Gram-negative rods are major pathogens of neonatal sepsis in developing countries10. In NICUs, following the adoption of sophisticated tertiary neonatal care with a high rate of invasive device use, CoNS stand out as the main agents of neonatal nosocomial sepsis, with Staphylococcus epidermidis the most frequently isolated11. Neonatal infection by CoNS is less severe but causes significant morbidity especially among infants of very low birth weight. In this study, CoNS was the most common microorganism causing NIs with microbiological diagnoses. These results are in strong agreement with other studies, similar to previous studies conducted in the unit12,13.
During this study, we observed a gradual decrease in gram-negative and an increase in gram-positive bacterial infection rates. In particular, in 2004, there was a reduction in infection rates demonstrated by a study conducted in the NICU to evaluate the impact of the NICU building environment on the risk of NI by surveillance during a 4-year period during which the NICU was moved from an old building to a temporary unit and finally to a new and better-designed unit, all in the absence of a change in staffing14.
Most CoNS isolates recovered from infants in this study were resistant to oxacillin. Nevertheless, similar to findings reported by Celebi et al.1, clinical improvement was documented in more than half of the patients. The CoNS isolates represented true bacteremia, and all study patients met the clinical criteria for sepsis. One possible explanation is that CoNS is a low-virulence pathogen. According to Ben Jaballah et al.15, high resistance to third-generation cephalosporin by gram-negative bacilli has increased, includingAcinetobacter sp, Enterobacter sp, Serratia marcescens, Klebsiella pneumoniae, and Pseudomonas aeruginosa. This was shown in some of our studies including detection of outbreaks of these pathogens16–18.

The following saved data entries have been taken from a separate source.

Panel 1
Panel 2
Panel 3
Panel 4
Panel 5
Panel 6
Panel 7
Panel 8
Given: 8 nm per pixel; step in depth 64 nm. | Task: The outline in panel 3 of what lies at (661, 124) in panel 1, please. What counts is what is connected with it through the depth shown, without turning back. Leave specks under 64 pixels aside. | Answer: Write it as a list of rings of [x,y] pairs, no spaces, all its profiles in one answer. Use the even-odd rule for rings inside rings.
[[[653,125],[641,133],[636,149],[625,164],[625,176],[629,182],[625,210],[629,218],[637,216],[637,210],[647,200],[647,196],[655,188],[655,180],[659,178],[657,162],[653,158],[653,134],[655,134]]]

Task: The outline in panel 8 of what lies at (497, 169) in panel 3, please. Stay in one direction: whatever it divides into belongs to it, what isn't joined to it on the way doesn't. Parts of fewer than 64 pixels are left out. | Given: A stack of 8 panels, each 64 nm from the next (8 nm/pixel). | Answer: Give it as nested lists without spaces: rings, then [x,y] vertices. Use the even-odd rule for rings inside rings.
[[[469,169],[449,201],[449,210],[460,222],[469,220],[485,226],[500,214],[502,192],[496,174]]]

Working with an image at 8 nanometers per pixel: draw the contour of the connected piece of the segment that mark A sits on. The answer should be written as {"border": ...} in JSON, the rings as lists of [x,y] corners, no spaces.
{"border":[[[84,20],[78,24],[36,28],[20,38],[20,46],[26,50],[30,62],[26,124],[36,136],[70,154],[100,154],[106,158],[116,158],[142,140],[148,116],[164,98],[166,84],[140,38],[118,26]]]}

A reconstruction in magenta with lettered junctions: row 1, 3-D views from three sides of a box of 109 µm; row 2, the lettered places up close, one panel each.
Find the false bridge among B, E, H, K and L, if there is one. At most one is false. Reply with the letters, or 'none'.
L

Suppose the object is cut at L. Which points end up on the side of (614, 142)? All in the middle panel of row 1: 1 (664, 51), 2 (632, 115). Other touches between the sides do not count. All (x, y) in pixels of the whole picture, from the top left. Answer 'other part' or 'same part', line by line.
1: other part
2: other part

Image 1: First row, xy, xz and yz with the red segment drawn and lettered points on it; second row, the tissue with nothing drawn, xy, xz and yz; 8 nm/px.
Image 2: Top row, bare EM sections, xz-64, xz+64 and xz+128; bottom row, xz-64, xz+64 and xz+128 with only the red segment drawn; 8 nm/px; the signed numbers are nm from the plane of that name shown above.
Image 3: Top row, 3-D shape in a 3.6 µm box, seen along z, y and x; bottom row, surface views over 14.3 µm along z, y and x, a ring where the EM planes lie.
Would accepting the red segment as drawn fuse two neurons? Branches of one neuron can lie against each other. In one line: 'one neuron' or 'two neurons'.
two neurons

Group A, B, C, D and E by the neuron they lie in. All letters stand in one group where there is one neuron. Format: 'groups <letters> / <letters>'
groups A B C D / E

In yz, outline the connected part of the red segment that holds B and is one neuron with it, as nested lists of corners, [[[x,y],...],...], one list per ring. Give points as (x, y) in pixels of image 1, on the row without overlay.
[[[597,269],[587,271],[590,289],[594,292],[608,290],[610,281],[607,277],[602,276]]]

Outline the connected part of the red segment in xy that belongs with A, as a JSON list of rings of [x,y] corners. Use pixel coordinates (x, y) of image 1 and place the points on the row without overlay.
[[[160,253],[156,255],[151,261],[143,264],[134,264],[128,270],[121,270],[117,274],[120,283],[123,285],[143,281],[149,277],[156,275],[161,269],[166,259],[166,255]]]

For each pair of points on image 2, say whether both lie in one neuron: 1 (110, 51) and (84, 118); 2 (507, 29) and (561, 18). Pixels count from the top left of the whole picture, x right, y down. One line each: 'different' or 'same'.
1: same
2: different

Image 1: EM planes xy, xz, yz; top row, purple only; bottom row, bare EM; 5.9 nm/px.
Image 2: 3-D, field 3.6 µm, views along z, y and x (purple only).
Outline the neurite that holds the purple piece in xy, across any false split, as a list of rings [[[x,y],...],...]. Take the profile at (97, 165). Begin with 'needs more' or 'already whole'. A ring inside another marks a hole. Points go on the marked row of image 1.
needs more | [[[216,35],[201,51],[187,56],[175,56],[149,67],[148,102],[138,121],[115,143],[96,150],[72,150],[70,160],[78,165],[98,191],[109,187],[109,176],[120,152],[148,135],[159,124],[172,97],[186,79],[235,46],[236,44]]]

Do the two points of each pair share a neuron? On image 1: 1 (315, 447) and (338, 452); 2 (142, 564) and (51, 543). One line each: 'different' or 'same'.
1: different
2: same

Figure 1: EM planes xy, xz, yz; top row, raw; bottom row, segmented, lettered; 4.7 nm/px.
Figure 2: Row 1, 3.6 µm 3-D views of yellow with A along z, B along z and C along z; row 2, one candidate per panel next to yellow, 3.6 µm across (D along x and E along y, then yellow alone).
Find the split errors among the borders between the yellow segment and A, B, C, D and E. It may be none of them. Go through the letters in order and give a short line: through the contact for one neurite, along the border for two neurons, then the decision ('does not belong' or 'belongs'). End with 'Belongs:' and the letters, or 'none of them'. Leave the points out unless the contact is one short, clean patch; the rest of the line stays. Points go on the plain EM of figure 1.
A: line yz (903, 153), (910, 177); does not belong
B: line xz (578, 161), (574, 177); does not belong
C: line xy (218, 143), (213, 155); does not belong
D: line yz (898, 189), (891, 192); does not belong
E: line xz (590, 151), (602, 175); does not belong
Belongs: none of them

The most important NI remains BSI with staphylococci as the predominant pathogens, which showed much higher rates than those reported in the literature19. Multiresistant microorganisms, especially oxacillin-resistant staphylococci and gram-negative bacilli resistant to cephalosporin were frequently found. The process of evaluating the causative organisms was valuable in itself by helping to draw the attention of health care professionals to this important cause of morbidity and by promoting the use of strict hygiene measures and meticulous care of the infected infants.